Executive Summary

The Senate of the Philippines has a website that houses Senate bills (around 15,000) from the 13th until the 18th Congress of the Philippines. We found out that the only way to navigate and search through bills is by searching by using the keywords or the bill number. This would be very difficult for researchers and citizens to use unless they have a deep understanding of the bills and memorized their keywords or bill numbers. That is why for this paper, we propose two methods to help in searching and exploration of Senate bills. Both methods used data from all of the Senate Bills present in the Senate Website with features such as title.

The first method is using Information Retrieval (IR) System that would retrieve relevant bills based on the closest bills related to your search term. This is done using TF-IDF on the titles of the bills and Euclidean Distance to get the top K number of closest bills. We found out that this IR system returns relatively relevant results as we found that out of the 5 search terms we used, 4 of them have 80% precision based on manually checking which results are relevant or not.

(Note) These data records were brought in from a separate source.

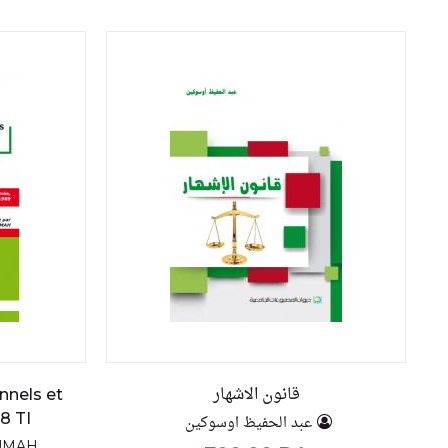
قانون الاشهار
nnels et
18 TI
عبد الحفيظ اوسوكين
UMAH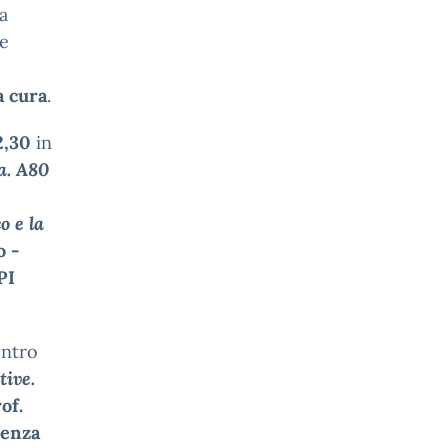
la
de
a cura
.
12,30
in
a. A80
co
e la
o -
PI
ontro
tive.
of.
cenza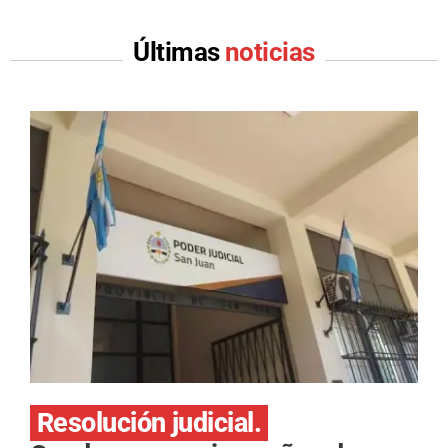
Últimas
noticias
Resolución judicial.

The second method is using clustering. We used Hierarchical clustering using Ward’s method to cluster the title of the bills. We tried two-level (general and more-specific) clusters that would be a good system for navigation. Interestingly, the clusters do not seem to have levels and they can be interpreted just using the more-specific method of clustering using a lower ΔΔ (delta). We found 17 meaningful groups of bills that can be used for navigating the large number of bills from the Senate Website.